Still, when they undo those provisions wouldn’t that get scored too?

So, if the CBO said the health care law would cost “X” over ten years and two years later when Congress tries to undo some promised funding (e.g. raise a tax) then won’t the CBO then say, under this new model, the cost is “Y” and accounts for the change in revenue?

I don’t think the CBO will re-run the score unless requested by Congress.

Maybe not but I am saying when the new bill is up which undoes some changes promised in the previous bill then the CBO will score the new bill which will account for congress backing off on something they previously committed to.

Only if a request is made for a rescoring. CBO assumes that all bills happen in a vaccuum. So when the request is made they’ll score what that request is and nothing more. Without a specific request to ‘score this bill and rescore this other bill from 2008’ it won’t be done.

So, say Bill-X was scored in 2009 and passed. It is now the law.

Bill-Y is now under consideration.

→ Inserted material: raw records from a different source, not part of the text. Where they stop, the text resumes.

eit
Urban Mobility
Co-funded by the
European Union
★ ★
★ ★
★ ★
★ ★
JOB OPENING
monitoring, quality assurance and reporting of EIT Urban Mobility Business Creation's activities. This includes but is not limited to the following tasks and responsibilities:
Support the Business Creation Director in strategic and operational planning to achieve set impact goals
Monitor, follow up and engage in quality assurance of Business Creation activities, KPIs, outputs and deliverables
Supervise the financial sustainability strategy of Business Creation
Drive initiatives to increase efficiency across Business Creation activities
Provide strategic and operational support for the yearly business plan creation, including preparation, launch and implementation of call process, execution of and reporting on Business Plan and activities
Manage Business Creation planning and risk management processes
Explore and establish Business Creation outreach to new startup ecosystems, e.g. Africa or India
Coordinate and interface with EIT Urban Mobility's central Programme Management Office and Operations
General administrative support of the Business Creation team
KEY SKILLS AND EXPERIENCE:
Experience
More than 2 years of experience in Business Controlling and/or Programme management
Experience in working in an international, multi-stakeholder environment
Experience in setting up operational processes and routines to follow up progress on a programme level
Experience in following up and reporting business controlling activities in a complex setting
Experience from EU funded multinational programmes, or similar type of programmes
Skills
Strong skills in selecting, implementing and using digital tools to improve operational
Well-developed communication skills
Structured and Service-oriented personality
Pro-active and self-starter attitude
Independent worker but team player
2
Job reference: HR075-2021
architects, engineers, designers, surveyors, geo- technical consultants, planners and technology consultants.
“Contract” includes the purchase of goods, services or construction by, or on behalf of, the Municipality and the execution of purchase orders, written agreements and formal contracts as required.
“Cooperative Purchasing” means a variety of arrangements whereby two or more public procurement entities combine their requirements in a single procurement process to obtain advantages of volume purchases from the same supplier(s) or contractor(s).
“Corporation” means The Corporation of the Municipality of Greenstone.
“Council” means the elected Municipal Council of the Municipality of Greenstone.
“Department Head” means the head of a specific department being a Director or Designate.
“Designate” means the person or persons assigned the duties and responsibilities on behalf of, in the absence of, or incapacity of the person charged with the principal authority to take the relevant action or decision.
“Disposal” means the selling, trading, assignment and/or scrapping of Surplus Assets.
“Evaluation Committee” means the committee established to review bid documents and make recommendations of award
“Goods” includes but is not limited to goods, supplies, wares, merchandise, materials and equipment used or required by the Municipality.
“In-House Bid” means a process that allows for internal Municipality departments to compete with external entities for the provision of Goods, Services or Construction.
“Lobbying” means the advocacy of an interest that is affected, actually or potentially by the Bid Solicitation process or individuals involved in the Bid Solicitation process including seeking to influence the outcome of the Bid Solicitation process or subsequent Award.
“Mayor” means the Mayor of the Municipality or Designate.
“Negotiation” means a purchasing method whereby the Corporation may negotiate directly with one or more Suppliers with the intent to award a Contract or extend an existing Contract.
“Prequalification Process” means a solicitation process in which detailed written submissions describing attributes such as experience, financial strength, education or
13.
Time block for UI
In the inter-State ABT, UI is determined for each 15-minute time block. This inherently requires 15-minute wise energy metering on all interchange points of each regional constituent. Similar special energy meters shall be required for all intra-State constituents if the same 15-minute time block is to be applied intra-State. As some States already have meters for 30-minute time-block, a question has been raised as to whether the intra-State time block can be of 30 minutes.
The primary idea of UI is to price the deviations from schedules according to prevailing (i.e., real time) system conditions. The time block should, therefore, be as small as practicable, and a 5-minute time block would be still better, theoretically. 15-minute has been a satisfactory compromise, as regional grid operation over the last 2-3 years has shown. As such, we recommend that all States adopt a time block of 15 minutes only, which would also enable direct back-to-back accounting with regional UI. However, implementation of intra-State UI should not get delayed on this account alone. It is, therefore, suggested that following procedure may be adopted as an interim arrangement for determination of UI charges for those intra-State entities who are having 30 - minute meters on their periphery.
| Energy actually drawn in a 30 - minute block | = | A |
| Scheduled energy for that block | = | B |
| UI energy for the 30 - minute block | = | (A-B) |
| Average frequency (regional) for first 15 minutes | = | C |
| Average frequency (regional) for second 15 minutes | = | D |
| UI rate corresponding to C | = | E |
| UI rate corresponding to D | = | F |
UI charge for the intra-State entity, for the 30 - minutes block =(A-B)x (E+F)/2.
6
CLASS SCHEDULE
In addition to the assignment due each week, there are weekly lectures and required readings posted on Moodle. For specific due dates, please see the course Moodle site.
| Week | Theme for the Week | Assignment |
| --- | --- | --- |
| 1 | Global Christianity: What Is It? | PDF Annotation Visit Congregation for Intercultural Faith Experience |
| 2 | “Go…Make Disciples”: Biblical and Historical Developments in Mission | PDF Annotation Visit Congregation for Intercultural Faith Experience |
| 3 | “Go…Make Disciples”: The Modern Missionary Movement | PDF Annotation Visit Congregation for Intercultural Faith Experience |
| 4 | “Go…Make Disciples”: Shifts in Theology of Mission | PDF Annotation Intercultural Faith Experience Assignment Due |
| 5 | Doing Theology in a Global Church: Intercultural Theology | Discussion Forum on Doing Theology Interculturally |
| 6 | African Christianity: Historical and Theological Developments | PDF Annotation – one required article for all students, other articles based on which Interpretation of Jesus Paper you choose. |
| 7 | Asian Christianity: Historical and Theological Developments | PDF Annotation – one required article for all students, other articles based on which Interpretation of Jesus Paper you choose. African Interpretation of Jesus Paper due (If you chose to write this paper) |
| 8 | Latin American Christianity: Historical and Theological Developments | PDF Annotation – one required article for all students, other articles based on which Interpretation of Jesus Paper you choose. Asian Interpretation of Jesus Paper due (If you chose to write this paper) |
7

Bill-Y, in part, removes some tax that was in Bill-Y.

They will not rescore Bill-X but Bill-Y’s score will include the change to the revenue which was previously promised in Bill-X.

In this fashion Congress cannot simply craft a bill any way they like to get a good score while secretly plotting to remove certain pieces in the future. I mean, they may be plotting to remove stuff in the future but when that future bill gets scored it will account for the changes.

What Congress can do is play “kick the can.” The budget rules only consider the budget effects of legislation for so many years. It was ten years in the House last time I looked, and “CBO score” referred to the 10 year impact on the budget. So a bill introduced today that gives free candy for everyone at a cost of $10 trillion through FY 2021 still gets a zero score if it includes $10 trillion in annual tax increases that start in 2021. (I’m simplifying here - they take things like interest and inflation and the effects of the increases and free candy on the economy into account). Pass that, then next year introduce a bill that extends the free candy and delays the taxes to 2022, and CBO will score that bill at zero too. (Or, more likely, wait until 2020 and extend the candy and delay the taxes until 2030). A dangerous game, and easy to see through, but they do try variations on that. This is not CBO’s fault - like others have said they work within the parameters their bosses set for them.

Exactly, which is why on a reliability scale, I’d say they were pretty damned worthless. Well, let me re-phrase: If it is being used as a tool to promote or decry something that Congress wants passed/repealed then it’s worthless.
Like all other tools, it’s the person using the tool that needs to be the responsible one.
Can anybody in Congress use the CBO or are there parameters to which offices (majority/minority) get to request it and if so, why are studies not brought up of past bills which had fatal flaws about the ‘Congress’ whom told them not to use certain aspects?

The CBO prepares a Budget and Economic Outlook twice a year for congress which will account for such shenanigans.

Congress may ignore them but the CBO will still put forth its best guess about the economy.

The CBO also, per a standing request from the Senate, provides an “Analysis of the President’s Budgetary Proposals”.

They use their own assumptions and not the administration’s assumptions for their analysis.

What total nonsense. If a bill increases spending within the 10 year window by $10 billion, and increases revenue outside the budget window by $10 billion, then it scores as a $10 billion increase to spending. If the next year there is a change to revenues that would affect the 10 year baseline estimate, the change would be scored.

In any case, even if spending were frontloaded in a bill, and revenues backloaded, that would be perfectly apparent in the CBO report. They include year-by-year estimates on the change to the budget baseline.